*Requirement*
Rewrite the lines from the one containing "Solidariedade" through the final line as a numbered list, omitting any blank lines.

*Supplied material*
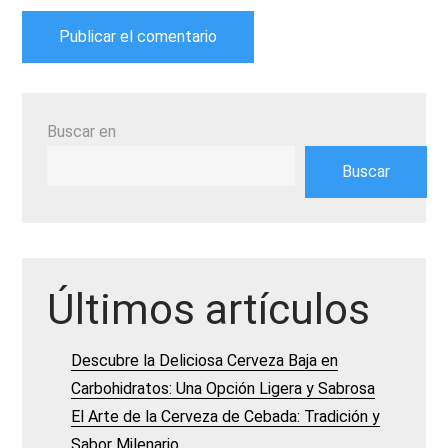
Buscar en
Buscar
Últimos artículos
Descubre la Deliciosa Cerveza Baja en
Carbohidratos: Una Opción Ligera y Sabrosa
El Arte de la Cerveza de Cebada: Tradición y
Sabor Milenario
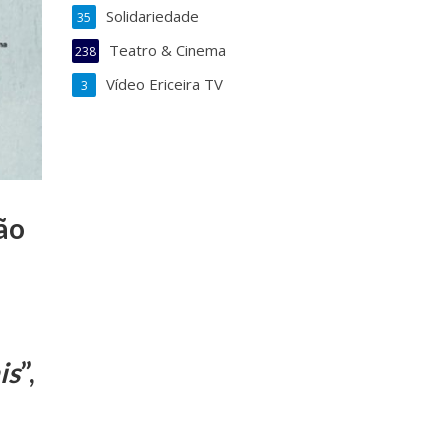
Solidariedade
35
Teatro & Cinema
238
Vídeo Ericeira TV
3
ão
is
”,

*Answer box*
1. Solidariedade
2. 35
3. Teatro & Cinema
4. 238
5. Vídeo Ericeira TV
6. 3
7. ão
8. is
9. ”,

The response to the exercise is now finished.